Nel cuore della ricerca: due docenti del Liceo al Cern

Due insegnanti di Fisica e Matematica del Liceo Scientifico Tirinnanzi, Roberta Gallaccio e Luisa Muda, selezionate da una commissione di ricercatori del Cern (European Organization for Nuclear Research), il più grande laboratorio al mondo di fisica delle particelle, hanno partecipato all’Italian Teacher Programme 2015, tenutosi a Ginevra all’interno del centro di ricerca dal 4 al 9 ottobre 2015. Ecco un breve resoconto della loro avventura.
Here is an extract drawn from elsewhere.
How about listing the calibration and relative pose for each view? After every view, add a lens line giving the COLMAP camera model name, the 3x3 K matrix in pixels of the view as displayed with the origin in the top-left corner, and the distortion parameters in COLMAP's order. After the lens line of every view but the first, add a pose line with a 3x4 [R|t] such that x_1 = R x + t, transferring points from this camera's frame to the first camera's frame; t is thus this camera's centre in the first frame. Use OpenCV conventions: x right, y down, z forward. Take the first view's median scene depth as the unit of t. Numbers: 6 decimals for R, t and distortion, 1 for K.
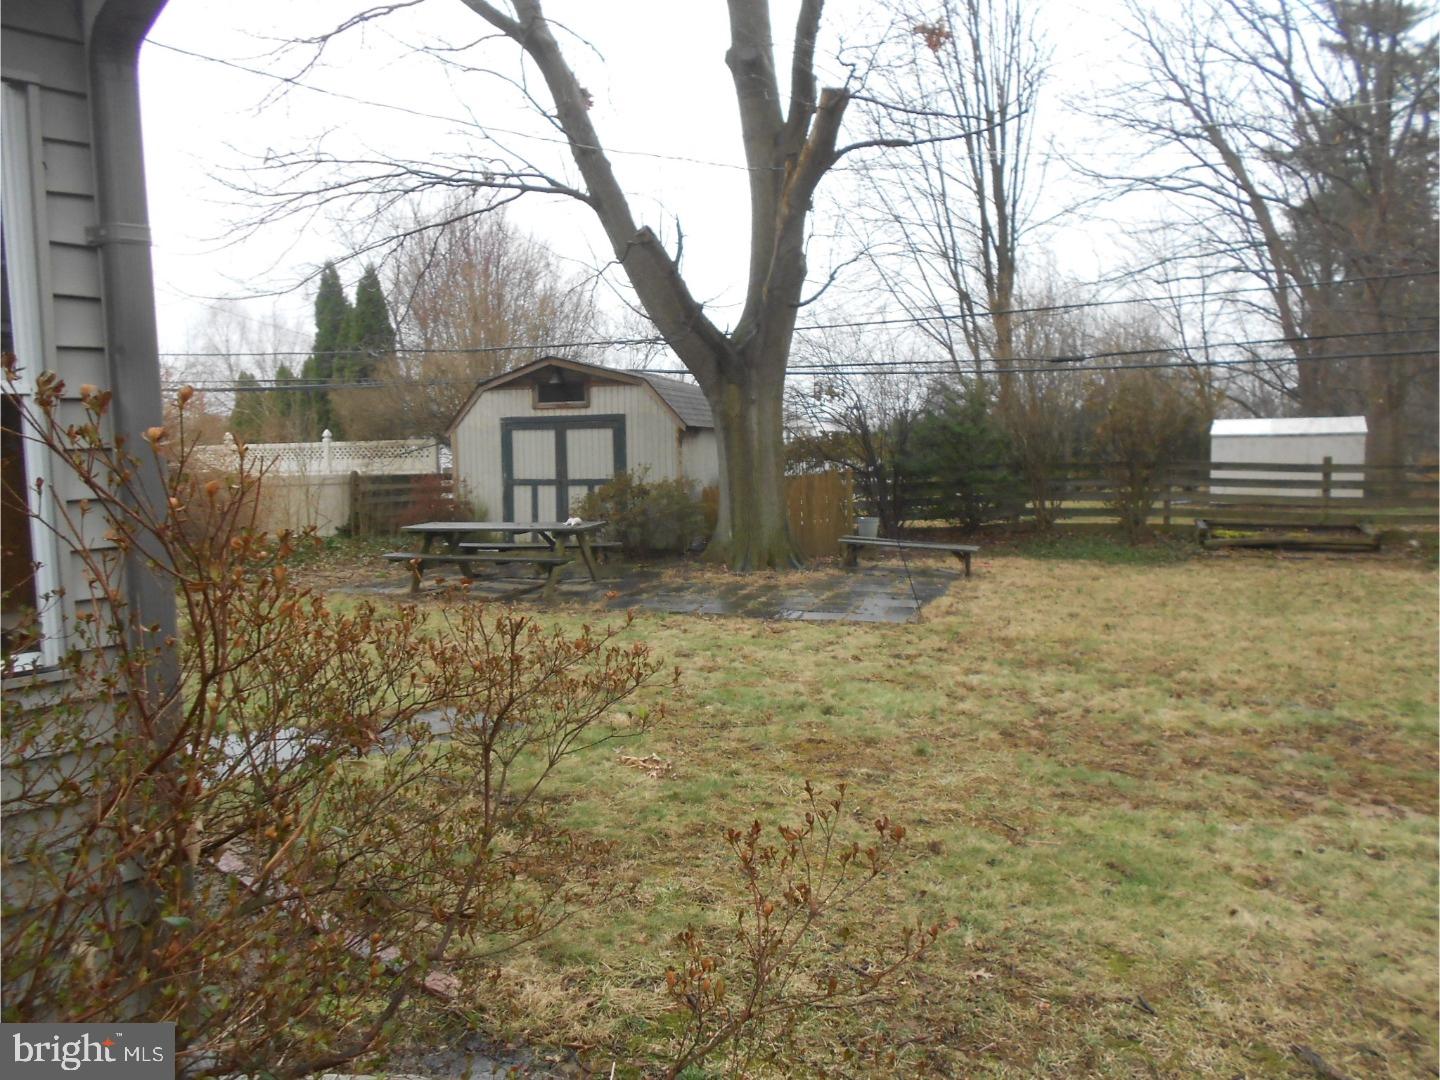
lens RADIAL K [[1105.8, 0, 720.4], [0, 1105.8, 542.1], [0, 0, 1]] dist [0.000543, 0.009515]
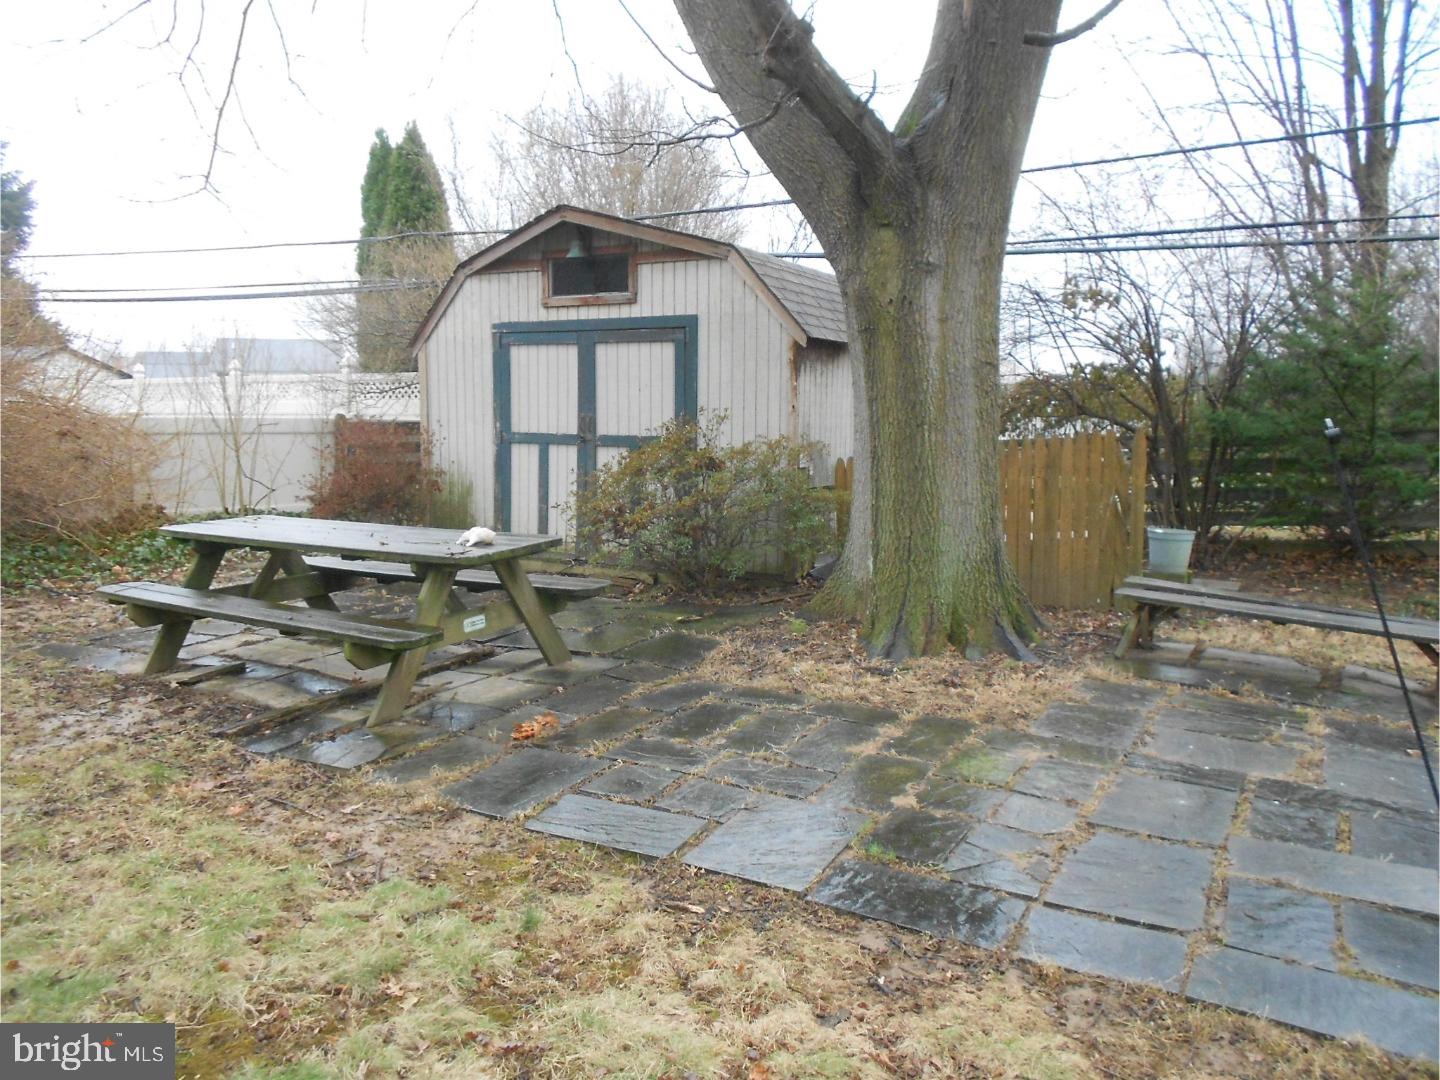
lens RADIAL K [[1105.8, 0, 716.6], [0, 1105.8, 536.2], [0, 0, 1]] dist [0.000543, 0.009515]
pose [[0.979512, 0.046688, -0.195898, 0.031487], [-0.040225, 0.998511, 0.036843, -0.029185], [0.197326, -0.028208, 0.979932, 0.469966]]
Un’esperienza esaltante e formativa: il programma era molto denso con lezioni teoriche al mattino e laboratori o visite guidate al pomeriggio. I corsi erano tenuti dai migliori fisici del Cern, che hanno illustrato un mondo allo stesso tempo astratto e concreto, in cui riconoscere particelle subatomiche sembra un gioco da ragazzi. Si usano rivelatori alti come un palazzo, pieni di elettronica, dove lo sviluppo dei superconduttori e del vuoto è spinto al limite. La complessità e vastità della conoscenza che hanno raggiunto in soli 50 anni è impressionante, ma ancora più sorprendente è sapere che ciò che conosciamo dell’universo è solo il 4%. La nuova sfida per i fisici del Cern è quella di scoprire qualcosa che abbia a che fare con il restante 96%, che chiamano Dark Energy e Dark Matter. Noi insegnanti, tornati tra i banchi di scuola, abbiamo potuto apprezzare una volta di più la convenienza di essere studenti, ovvero la possibilità di imparare, crescere e cambiare ad ogni età. Immersi per qualche giorno in un centro di ricerca internazionale, tra i più importanti al mondo, abbiamo approfondito il fascino e la bellezza per cui investire tempo, fatica e passione nella disciplina scientifica più bella del mondo: la fisica.